### Physical quantity readout data

..............................

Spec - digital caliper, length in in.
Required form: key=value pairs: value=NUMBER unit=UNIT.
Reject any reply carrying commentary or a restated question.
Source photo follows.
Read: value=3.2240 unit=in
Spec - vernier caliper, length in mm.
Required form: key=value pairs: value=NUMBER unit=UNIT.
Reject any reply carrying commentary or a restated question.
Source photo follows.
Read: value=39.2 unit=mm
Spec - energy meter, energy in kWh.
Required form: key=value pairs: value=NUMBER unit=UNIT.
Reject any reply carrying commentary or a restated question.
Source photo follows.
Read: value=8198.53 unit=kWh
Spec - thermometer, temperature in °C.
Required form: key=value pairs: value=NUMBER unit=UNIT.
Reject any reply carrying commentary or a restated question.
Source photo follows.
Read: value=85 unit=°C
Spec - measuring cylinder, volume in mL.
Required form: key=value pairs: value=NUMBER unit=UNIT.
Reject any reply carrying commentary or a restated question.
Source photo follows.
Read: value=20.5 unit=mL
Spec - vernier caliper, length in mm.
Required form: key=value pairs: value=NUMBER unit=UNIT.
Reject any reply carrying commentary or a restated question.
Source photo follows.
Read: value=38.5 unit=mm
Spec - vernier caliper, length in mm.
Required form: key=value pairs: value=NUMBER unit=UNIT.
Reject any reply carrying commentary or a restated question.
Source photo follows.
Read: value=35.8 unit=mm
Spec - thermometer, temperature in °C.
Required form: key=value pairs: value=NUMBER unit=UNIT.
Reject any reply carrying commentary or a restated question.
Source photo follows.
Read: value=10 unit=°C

..............................

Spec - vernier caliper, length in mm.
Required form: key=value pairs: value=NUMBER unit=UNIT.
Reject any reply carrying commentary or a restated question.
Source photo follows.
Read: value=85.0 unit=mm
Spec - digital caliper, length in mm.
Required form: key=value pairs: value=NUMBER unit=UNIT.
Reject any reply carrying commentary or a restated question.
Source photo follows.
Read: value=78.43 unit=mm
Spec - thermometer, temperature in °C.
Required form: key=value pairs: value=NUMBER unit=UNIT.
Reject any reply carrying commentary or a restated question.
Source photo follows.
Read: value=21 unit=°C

..............................

### HOW TO COMPLETE THIS TASK
Reproduce the records above word for word, starting with the line containing "Spec - energy meter, energy in kWh." and going on through the line containing "Read: value=10 unit=°C", both included.

### EXPECTED ANSWER
Spec - energy meter, energy in kWh.
Required form: key=value pairs: value=NUMBER unit=UNIT.
Reject any reply carrying commentary or a restated question.
Source photo follows.
Read: value=8198.53 unit=kWh
Spec - thermometer, temperature in °C.
Required form: key=value pairs: value=NUMBER unit=UNIT.
Reject any reply carrying commentary or a restated question.
Source photo follows.
Read: value=85 unit=°C
Spec - measuring cylinder, volume in mL.
Required form: key=value pairs: value=NUMBER unit=UNIT.
Reject any reply carrying commentary or a restated question.
Source photo follows.
Read: value=20.5 unit=mL
Spec - vernier caliper, length in mm.
Required form: key=value pairs: value=NUMBER unit=UNIT.
Reject any reply carrying commentary or a restated question.
Source photo follows.
Read: value=38.5 unit=mm
Spec - vernier caliper, length in mm.
Required form: key=value pairs: value=NUMBER unit=UNIT.
Reject any reply carrying commentary or a restated question.
Source photo follows.
Read: value=35.8 unit=mm
Spec - thermometer, temperature in °C.
Required form: key=value pairs: value=NUMBER unit=UNIT.
Reject any reply carrying commentary or a restated question.
Source photo follows.
Read: value=10 unit=°C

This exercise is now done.